Giter Club home page Giter Club logo

abcdnn's Introduction

ABCDnn

To run the notebook on the LPC (works on CMSSW_9_4_6_patch1 and CMSSW_10_6_29):

  1. First, set up the environment with the following commands (can use cat start.txt to quickly retrieve):

     source /cvmfs/cms.cern.ch/cmsset_default.csh
     cmsenv
     source /cvmfs/sft.cern.ch/lcg/views/LCG_98/x86_64-centos7-gcc8-opt/setup.csh
    
  2. Second, edit the settings in config.py:

  • eosUserName -- Edit this based on your username
  • postfix -- Used in sampleDir
  • sourceDir -- Edit the paths to your relevant files on LPC or BRUX
  • sampleDir -- Edit this for the directory containing ROOT files
  • variables -- Edit this to define your two transformed variables and two control variables (branch names in ROOT file)
  • selection -- Edit this for event selection, applied in format_ntuples.py
  • regions -- Edit this to define the control region boundaries for each training instance, the minimum and maximum boundaries must match the limits in variables for encoding to work
  • params -- Edit the model architecture you want and training settings
  • EPOCHS -- Number of training instances, recommended to test 1000 first
  • MONITOR -- Steps between each epoch to report (and save) models, recommended to save only 20 models
  • MONITOR THRESHOLD -- Only monitor events after this epoch number
  • samples_input -- Edit the name of ROOT files to format into a single pickle file used in training
  • samples_apply -- Should match samples_input, but can specify additional files, such as QCD
  1. Create your dataset using format_ntuple.py, showing example for 2017 as an example,

     python format_ntuple.py -y 2017 -sO ttbar_17 -tO singleLep_17 -v DNN_1to40_3t AK4HT -p 10 -l BRUX --doMC
     python format_ntuple.py -y 2017 -sO ttbar_17 -tO singleLep_17 -v DNN_1to40_3t AK4HT -p 100 -l BRUX --doData
    

You can also include the flags --JECup or --JECdown to use JEC shifted samples instead of nominal.
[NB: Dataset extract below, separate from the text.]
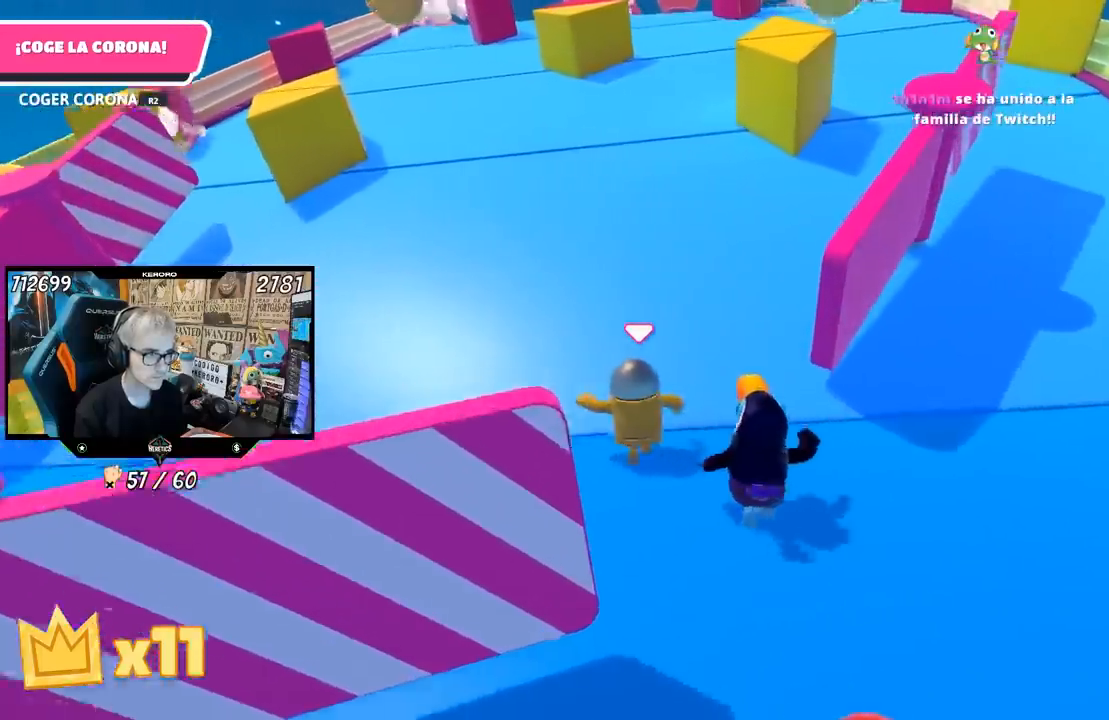
{"buttons": [], "left_stick": "up", "right_stick": "up-right", "events": []}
It is recommended to not include all of the MC events, as there are probably more than you need. Training will be fine if you have at least 10K events per region.

  1. After you have your datasets (named ttbar_17_mc.rppt and singleLep_17_data.root), you can run training on the dataset. Let's say that you have boundaries of NJ = {4,5,6+} and NB = {2,3+}, then you can use the naming,

     python train_abcdnn.py -y 2017 -s ttbar_17_mc.root -t singleLep_17_data.root -m model_17 -d nJ6pnB3p 
    

There is an argument available for --hpo for hyper parameter optimization, but this is not recommended as the optimization does not converge. The flag --randomize will choose a different seed for the RNG. The flags -m refer to the model name you will see contained in Results/ and -d refers to the postfix of the discriminator you would add to an ABCDnn ntuple.
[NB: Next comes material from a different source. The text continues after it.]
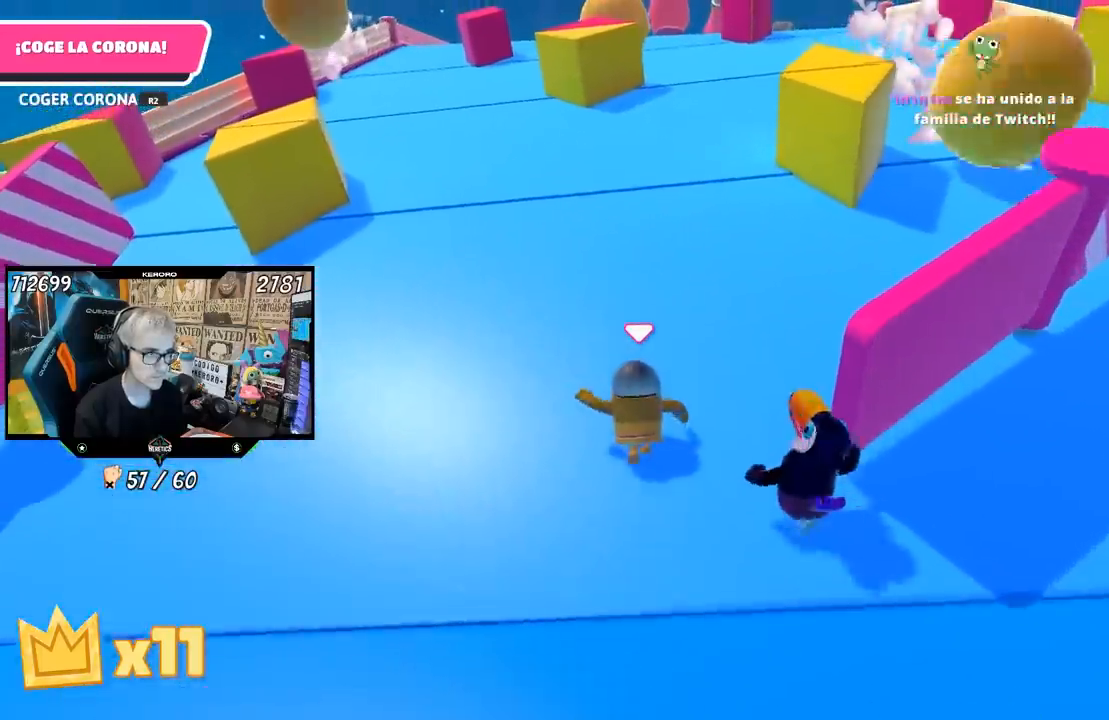
{"buttons": [], "left_stick": "up", "right_stick": "center", "events": [[133, "right_stick", "center"], [333, "L1", "down"], [433, "L1", "up"]]}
  1. After training, you want to check which model to retain at a given epoch:

     python plot_training -s ttbar_17_mc.root -t singleLep_17_data.root -m model_17
    

After training, you will have two .gif files in Results/ that you can view to see the model performance at each monitored epoch. The recommended way to view is to xrdcp to EOS and view through a GUI interface like SWAN if no in-terminal tools are available for viewing directly. After selecting a model at a given epoch to retain, manually change the name of model_17_EPOCH###.data-00000-of-00001 to model_17.data-0000-of-00001 and model_17_EPOCH###.index to model_17.index as the application script automatically chooses the model without the epoch postfix.

  1. To run application and create new ABCDnn ntuples, use:

     python apply_abcdnn.py -c model_17 -y 2017 -l BRUX -s EOS 
    

You can specify multiple checkpoints/models if you want. There are optional flags:

  • --test -- run on a single file
  • --closure -- include a branch with closure systematic shift up and down (necessary to manually compute and add to the .json file)
  • --JECup -- Apply the model to the JECup shifted samples
  • --JECdown -- Apply the model to the JECdown shifted samples

Optional Scripts

  • analyze_regions.py will print out the event yield in your given ntuple based on two control regions defined
  • evaluate_model.py will report several statistics such as the Extended ABCD yield estimate, the loss in the signal region, the loss and variance with and without dropout, and percent different in predicted versus observed yield

abcdnn's People

Contributors

ari-mu-l avatar daniel-sunyou-li avatar

Recommend Projects

  • React photo React

    A declarative, efficient, and flexible JavaScript library for building user interfaces.

  • Vue.js photo Vue.js

    ๐Ÿ–– Vue.js is a progressive, incrementally-adoptable JavaScript framework for building UI on the web.

  • Typescript photo Typescript

    TypeScript is a superset of JavaScript that compiles to clean JavaScript output.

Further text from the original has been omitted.